AIM OF THE EXERCISE ::
Go through the entries below line by line and tally those holding "pixels"; write only the tally.
PROVIDED INFORMATION Start Marker
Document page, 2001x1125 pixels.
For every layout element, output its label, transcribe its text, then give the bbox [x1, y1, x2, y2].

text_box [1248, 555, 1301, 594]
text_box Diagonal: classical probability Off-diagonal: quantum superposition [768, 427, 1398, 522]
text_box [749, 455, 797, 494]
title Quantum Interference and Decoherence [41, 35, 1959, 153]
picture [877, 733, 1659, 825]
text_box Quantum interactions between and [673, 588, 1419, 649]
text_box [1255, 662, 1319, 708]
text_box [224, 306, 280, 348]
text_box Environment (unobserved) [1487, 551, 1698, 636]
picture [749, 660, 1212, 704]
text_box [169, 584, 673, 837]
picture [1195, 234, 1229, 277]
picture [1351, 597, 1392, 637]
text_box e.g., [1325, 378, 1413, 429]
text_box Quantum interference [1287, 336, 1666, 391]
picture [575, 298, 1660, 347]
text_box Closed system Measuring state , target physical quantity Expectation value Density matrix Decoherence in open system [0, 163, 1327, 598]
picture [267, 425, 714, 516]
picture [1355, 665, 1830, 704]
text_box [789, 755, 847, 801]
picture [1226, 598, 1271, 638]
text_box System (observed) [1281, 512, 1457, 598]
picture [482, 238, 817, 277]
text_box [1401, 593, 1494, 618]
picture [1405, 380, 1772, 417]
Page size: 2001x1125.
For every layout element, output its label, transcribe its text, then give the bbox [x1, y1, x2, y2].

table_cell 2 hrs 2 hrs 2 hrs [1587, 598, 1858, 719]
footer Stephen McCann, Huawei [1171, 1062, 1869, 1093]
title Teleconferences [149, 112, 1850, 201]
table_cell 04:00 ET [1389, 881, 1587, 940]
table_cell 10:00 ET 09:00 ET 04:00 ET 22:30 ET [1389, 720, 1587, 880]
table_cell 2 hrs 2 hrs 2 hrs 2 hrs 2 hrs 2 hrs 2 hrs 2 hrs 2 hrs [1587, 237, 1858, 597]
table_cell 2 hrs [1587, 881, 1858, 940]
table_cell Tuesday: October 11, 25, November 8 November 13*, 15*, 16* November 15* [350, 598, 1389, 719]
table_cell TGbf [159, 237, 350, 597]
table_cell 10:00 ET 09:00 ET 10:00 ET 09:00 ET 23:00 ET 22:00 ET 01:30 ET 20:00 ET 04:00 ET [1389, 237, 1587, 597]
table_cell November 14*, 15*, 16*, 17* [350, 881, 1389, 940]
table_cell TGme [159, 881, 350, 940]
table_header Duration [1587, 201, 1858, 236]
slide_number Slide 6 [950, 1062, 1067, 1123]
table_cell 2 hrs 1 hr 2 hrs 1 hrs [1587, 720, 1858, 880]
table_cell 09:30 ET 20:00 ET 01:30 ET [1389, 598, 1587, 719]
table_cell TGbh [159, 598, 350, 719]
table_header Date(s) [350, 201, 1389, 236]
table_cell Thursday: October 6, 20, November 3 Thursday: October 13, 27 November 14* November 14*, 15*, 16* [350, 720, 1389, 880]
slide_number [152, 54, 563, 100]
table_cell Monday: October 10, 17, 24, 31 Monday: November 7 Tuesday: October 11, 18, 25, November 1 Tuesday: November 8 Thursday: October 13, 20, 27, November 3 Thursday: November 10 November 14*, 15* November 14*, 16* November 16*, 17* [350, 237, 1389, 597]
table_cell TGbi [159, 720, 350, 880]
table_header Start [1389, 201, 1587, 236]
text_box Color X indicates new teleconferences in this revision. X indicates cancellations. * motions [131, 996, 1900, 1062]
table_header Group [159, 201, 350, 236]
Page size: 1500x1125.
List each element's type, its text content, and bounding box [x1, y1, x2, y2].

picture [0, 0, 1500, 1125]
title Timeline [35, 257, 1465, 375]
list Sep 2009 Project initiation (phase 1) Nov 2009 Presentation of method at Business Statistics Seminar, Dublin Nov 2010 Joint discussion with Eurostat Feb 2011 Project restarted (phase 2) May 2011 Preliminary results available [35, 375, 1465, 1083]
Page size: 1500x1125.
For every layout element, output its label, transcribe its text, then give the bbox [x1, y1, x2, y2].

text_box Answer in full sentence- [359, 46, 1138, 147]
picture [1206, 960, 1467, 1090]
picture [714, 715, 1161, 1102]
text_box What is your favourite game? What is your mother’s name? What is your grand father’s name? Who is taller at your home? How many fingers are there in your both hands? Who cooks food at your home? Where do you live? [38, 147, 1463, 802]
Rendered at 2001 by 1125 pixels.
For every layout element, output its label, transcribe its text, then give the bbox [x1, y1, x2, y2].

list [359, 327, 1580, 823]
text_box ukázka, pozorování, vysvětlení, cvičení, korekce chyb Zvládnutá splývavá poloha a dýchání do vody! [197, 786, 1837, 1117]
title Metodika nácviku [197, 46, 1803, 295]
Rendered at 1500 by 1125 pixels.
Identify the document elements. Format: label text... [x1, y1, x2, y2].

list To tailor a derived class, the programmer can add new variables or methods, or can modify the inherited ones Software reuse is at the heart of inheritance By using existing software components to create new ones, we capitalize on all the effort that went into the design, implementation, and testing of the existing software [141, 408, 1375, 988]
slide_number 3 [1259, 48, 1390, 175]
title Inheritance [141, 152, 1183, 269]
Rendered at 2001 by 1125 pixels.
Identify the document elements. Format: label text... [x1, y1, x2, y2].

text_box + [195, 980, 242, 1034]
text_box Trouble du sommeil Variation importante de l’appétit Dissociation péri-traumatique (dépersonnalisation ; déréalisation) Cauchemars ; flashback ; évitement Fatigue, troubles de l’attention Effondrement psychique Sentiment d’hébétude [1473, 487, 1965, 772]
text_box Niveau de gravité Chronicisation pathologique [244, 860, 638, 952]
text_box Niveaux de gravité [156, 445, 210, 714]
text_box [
PROVIDED INFORMATION End Marker
ANSWER AREA ::
4